WhatWouldTheDoctorDo · 06/02/2022 23:59

I once sorted lego while toy story three was on. I was the only person in the house, and it didn't occur to me it was a bit strange.

NewbieDivergent · 07/02/2022 00:01

I've forgotten what my actual name is.
I can't remember the last time I had to cook only one type of meal for 3 people.
I have more fluffy toys in my house than an arcade of grabber machines.

MollyBloomYes · 07/02/2022 00:22

I get unreasonably excited when I discover previously unwatched episodes of Henry Danger on the sky box

I couldn't understand why the toilet kept snelling so bad despite copious scrubbing and bleaching until I discovered a cereal bowl full of piss hidden behind the cistern and pipes 🤢 At least it was easier to tip it into the toilet unlike the waste paper bin full of piss I found in the living room a few months ago. I don't want to consider what sort of deep rooted issues this may indicate just yet.

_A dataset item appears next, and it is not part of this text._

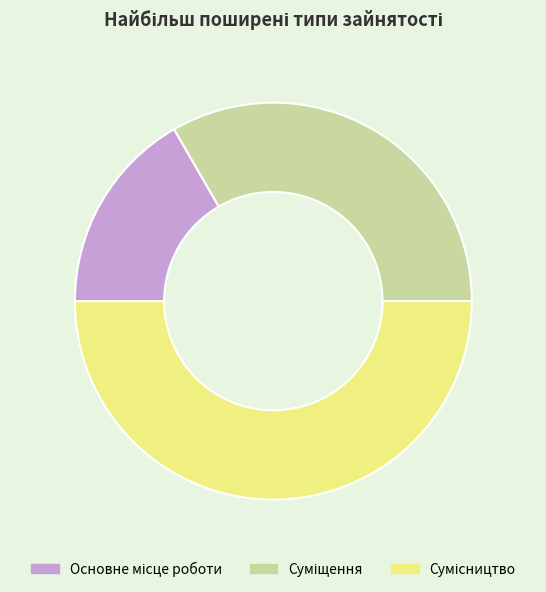

Which has a higher value, Основне місце роботи or Суміщення?

Суміщення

hoteltango · 07/02/2022 00:35

I can hold three different conversations at once.

(DS: Work.
DD: DGS's dinner.
DGS: How to get Penguins of Madagascar on my TV.
I'm 72. I haven't lost the art.)

Allthekittycats · 07/02/2022 00:37

This morning I heard myself say (at a slightly elevated volume) “We don’t clean fire engines with our toothbrush!”

StiltonVanDeKamp · 07/02/2022 00:38

There's a small pile of 'swords' aka sticks in my porch that I'm not allowed to throw away

Houseofvelour · 07/02/2022 01:30

@Bali76

I had to go to a and e for a suspected fractured foot, I enjoyed the 3 hour wait, felt like a mini holiday!
This!! I had to have emergency surgery and the stay in the hospital was like being at a hotel. I got full nights of sleep and everything!
Glorieta · 07/02/2022 02:36

Washing my hair AND conditioning without any interruption feels like a spa day

HirplesWithHaggis · 07/02/2022 02:53

@GypsyRoseGarden

I use the phrase "I'm not angry, I'm disappointed"
Grin Grin Grin

I used that on my teenagers. Ds2 clicked in his early 20's and now uses it on his own son.